* [Layout dataset entries]
* START *

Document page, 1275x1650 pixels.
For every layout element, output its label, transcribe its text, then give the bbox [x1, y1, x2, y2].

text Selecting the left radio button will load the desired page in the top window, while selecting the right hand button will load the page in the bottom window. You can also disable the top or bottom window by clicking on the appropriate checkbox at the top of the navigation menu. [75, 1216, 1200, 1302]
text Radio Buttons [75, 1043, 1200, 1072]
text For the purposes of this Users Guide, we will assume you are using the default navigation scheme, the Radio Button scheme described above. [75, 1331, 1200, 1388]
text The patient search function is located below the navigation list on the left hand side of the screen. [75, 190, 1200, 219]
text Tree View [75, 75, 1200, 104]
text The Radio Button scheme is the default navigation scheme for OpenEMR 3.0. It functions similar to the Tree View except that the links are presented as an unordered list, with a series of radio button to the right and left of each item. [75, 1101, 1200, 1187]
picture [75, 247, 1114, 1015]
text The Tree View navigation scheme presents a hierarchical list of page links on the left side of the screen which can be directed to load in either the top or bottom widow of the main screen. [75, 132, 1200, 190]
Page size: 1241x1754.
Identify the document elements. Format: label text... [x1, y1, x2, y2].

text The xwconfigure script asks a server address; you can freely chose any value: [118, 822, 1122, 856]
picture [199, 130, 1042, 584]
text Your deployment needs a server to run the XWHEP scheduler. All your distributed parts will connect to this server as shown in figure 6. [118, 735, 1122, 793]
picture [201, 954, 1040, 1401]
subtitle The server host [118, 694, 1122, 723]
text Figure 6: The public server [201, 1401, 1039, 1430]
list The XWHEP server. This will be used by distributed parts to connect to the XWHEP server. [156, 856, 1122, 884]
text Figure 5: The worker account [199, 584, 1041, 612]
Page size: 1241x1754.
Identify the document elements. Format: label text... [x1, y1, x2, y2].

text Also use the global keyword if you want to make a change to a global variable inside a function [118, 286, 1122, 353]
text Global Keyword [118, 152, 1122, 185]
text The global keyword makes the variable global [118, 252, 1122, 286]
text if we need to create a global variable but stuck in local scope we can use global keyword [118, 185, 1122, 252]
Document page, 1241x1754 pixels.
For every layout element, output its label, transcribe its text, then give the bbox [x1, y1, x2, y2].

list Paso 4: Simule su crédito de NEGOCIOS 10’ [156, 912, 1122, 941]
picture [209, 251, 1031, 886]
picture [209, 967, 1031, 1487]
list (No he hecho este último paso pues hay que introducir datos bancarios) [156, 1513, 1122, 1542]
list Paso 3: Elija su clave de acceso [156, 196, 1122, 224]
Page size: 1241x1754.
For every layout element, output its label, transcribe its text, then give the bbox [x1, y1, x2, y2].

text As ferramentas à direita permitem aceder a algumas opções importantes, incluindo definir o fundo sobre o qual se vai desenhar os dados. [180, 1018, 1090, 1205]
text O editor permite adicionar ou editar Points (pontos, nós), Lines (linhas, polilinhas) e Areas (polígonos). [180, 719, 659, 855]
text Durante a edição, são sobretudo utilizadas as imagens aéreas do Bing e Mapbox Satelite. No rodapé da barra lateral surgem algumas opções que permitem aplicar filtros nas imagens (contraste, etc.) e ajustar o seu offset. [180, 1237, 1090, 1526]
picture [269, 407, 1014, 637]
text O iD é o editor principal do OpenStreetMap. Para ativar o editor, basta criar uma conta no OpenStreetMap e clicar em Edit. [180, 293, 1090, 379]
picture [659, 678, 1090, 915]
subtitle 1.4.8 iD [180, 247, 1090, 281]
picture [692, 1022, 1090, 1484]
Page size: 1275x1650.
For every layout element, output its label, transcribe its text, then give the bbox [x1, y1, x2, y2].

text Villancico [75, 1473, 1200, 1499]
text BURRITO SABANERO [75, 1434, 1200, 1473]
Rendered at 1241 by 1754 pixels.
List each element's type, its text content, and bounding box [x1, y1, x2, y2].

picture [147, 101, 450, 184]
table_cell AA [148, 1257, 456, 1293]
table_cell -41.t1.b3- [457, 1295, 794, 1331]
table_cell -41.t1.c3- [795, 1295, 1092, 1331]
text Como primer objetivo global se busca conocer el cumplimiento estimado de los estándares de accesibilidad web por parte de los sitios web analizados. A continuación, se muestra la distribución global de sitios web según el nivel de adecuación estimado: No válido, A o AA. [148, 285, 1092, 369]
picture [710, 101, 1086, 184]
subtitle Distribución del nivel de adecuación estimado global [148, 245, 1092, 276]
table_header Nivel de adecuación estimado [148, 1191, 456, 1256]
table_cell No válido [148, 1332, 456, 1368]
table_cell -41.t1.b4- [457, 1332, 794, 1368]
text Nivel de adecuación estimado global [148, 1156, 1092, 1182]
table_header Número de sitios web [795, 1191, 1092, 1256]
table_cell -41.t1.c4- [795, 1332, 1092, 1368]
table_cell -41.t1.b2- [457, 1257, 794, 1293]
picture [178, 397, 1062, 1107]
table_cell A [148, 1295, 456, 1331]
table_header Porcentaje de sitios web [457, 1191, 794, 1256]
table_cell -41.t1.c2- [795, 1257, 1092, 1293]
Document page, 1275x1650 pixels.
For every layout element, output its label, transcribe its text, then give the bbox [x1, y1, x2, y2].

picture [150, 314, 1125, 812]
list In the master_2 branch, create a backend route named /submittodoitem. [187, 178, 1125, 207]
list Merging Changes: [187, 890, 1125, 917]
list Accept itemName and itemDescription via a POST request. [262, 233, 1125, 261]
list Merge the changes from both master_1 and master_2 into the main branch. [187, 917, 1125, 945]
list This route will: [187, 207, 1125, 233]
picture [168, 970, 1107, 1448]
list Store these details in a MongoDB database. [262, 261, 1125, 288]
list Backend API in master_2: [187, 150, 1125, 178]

* END *

* [Exercise] Starting at the beginning of the records and stopping after the line that contains "text The Tree", write those lines again with "transcribe" swapped for "copy out". Leave everything else unchanged.

* [Task answer]
Document page, 1275x1650 pixels.
For every layout element, output its label, copy out its text, then give the bbox [x1, y1, x2, y2].

text Selecting the left radio button will load the desired page in the top window, while selecting the right hand button will load the page in the bottom window. You can also disable the top or bottom window by clicking on the appropriate checkbox at the top of the navigation menu. [75, 1216, 1200, 1302]
text Radio Buttons [75, 1043, 1200, 1072]
text For the purposes of this Users Guide, we will assume you are using the default navigation scheme, the Radio Button scheme described above. [75, 1331, 1200, 1388]
text The patient search function is located below the navigation list on the left hand side of the screen. [75, 190, 1200, 219]
text Tree View [75, 75, 1200, 104]
text The Radio Button scheme is the default navigation scheme for OpenEMR 3.0. It functions similar to the Tree View except that the links are presented as an unordered list, with a series of radio button to the right and left of each item. [75, 1101, 1200, 1187]
picture [75, 247, 1114, 1015]
text The Tree View navigation scheme presents a hierarchical list of page links on the left side of the screen which can be directed to load in either the top or bottom widow of the main screen. [75, 132, 1200, 190]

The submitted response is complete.